Uso de datos satelitales para el monitoreo de cultivo bajo riego

El agua es un recurso natural escaso y fundamental para la obtención de alimentos. En la actualidad, el 50% de la producción mundial de alimentos se encuentra bajo riego. Debido a esto, controlar la actividad de irrigación resulta imprescindible, no sólo por su elevado costo económico, sino también por motivos ecológicos y para aumentar la rentabilidad en los cultivos.

Hoy, gracias a la aplicación de herramientas tecnológicas en el agro, es posible simplificar esta actividad basándose en el procesamiento de información satelital y datos climáticos sin la necesidad de instalar equipos a campo, asistiendo al productor agropecuario para que éste pueda tomar las mejores decisiones y a su vez, disminuir costos operativos. Además, al recomendar el riego óptimo se promueve un mejor rendimiento en cada cultivo y la eficiencia del uso del agua en un 70%, provocando así impactos significativos en la rentabilidad y el ambiente.

Por un lado, la información satelital sirve para el control y monitoreo de riego y se obtiene a través de la utilización de imágenes satelitales que brindan información exacta del Índice de Vegetación de Diferencia Normalizada (NDVI) o “índice verde”. Estas imágenes se adquieren de 5 satélites que publican datos periódicos de manera gratuita y ayudan, en el modelo propuesto por Kilimo, a conocer cuál es la cantidad de agua en milímetros que se pierde día a día en cada lote.

Imagen satelital 1 “Índice verde” — Fecha 03/12/2018

Por otro lado, para obtener datos climáticos se recolecta información proveniente de más de 8000 estaciones meteorológicas existentes en la zona agrícola Argentina, que se encuentran disponibles online y sus datos son de libre acceso. A pesar de este gran número, ninguna estación individual es lo suficientemente confiable como para producir una recomendación precisa de riego, es por ello que para obtener información localizada y exacta se utiliza el conjunto de estaciones meteorológicas disponibles combinando sus fuentes.

Además, al combinar las imágenes satelitales con constantes hídricas, se podrá entender la evolución del cultivo en tiempo real.

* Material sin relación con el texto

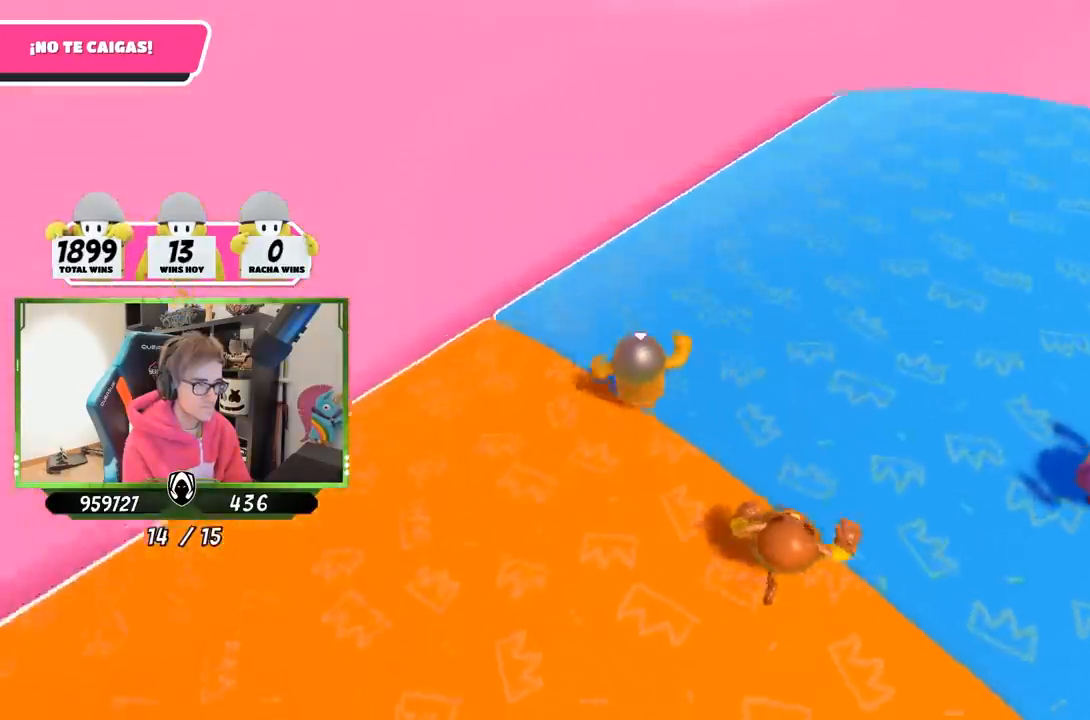
{"buttons": [], "left_stick": "right", "right_stick": "right", "events": [[67, "left_stick", "up-right"], [267, "left_stick", "down-right"], [333, "left_stick", "down-left"], [500, "left_stick", "right"]]}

Las constantes hídricas se obtienen a partir de las muestras de suelo tomadas en cada establecimiento e indican la cantidad de agua que retiene el suelo a partir de su composición en arena, limo y arcilla.

La determinación de constantes hídricas es costosa y es necesario medirlas por lote ya que, entre uno y otro, varía la composición por lo que cada uno tendrá una retención de agua y un balance hídrico diferente. Medir las constantes hídricas en cada lote, al inicio de cada ciclo de cultivo es esencial para realizar un manejo preciso de riego.

Imagen satelital 2

Por ejemplo, como se visualiza en la imágen 2, en cuatro lotes distintos pertenecientes al mismo establecimiento, hay una diferencia de almacenamiento del 18%

Por último, la utilización de datos satelitales integrados, poniendo el foco en la resolución temporal, permite detectar circunstancias inesperadas e incluso mejorarlas. A continuación, se ejemplifican diferentes situaciones con los siguientes gŕaficos:

Gráfico 1

En el Gráfico 1 se observa un mayor descenso en la curva del Coeficiente del cultivo (Kc) del lote 1 debido a que allí se procedió a realizar un corte anticipado del maíz para la confección de silo. En el caso del lote 2, el cultivo siguió en pie hasta la cosecha.

El Coeficiente de Cultivo (Kc) se obtiene mediante una ecuación que utiliza el Índice de Vegetación de Diferencia Normalizada (NDVI) o “índice verde” y para lo cual se requieren imágenes satelitales. La relación entre el NDVI y el Coeficiente de Cultivo se encuentra demostrada hace varios años. El Kc afecta directamente la Evapotranspiración potencial (ETo) y la cantidad de agua que necesita el cultivo en su estado inicial, es por ello que además es necesario obtener información sobre las lluvias efectivas caídas y los riegos aplicados.

Gráfico 2

En el gráfico 2 se observan descensos en la curva de Kc, estos descensos estuvieron correlacionados, para ambos lotes, con las heladas registradas posteriores a la siembra.

Gráfico 3

El gráfico 3 indica el impacto de las malezas en la curva de kc. El muestreo inicial se realiza con presencia de malezas y es por ello que comienza con un kc de 0.5. Luego, al ser eliminadas, el Kc desciende.

Es posible ejecutar la estrategia de riego seleccionada durante la campaña sin necesidad de instalar equipamiento en el campo. Caracterizando el suelo y utilizando datos provenientes de imágenes satelitales y centros meteorológicos, se puede llevar un balance hídrico actualizado periódicamente con objetivo de maximizar el rendimiento de los cultivos, usando el agua justa, en el momento justo, reduciendo los costos del riego y disminuyendo el impacto ambiental.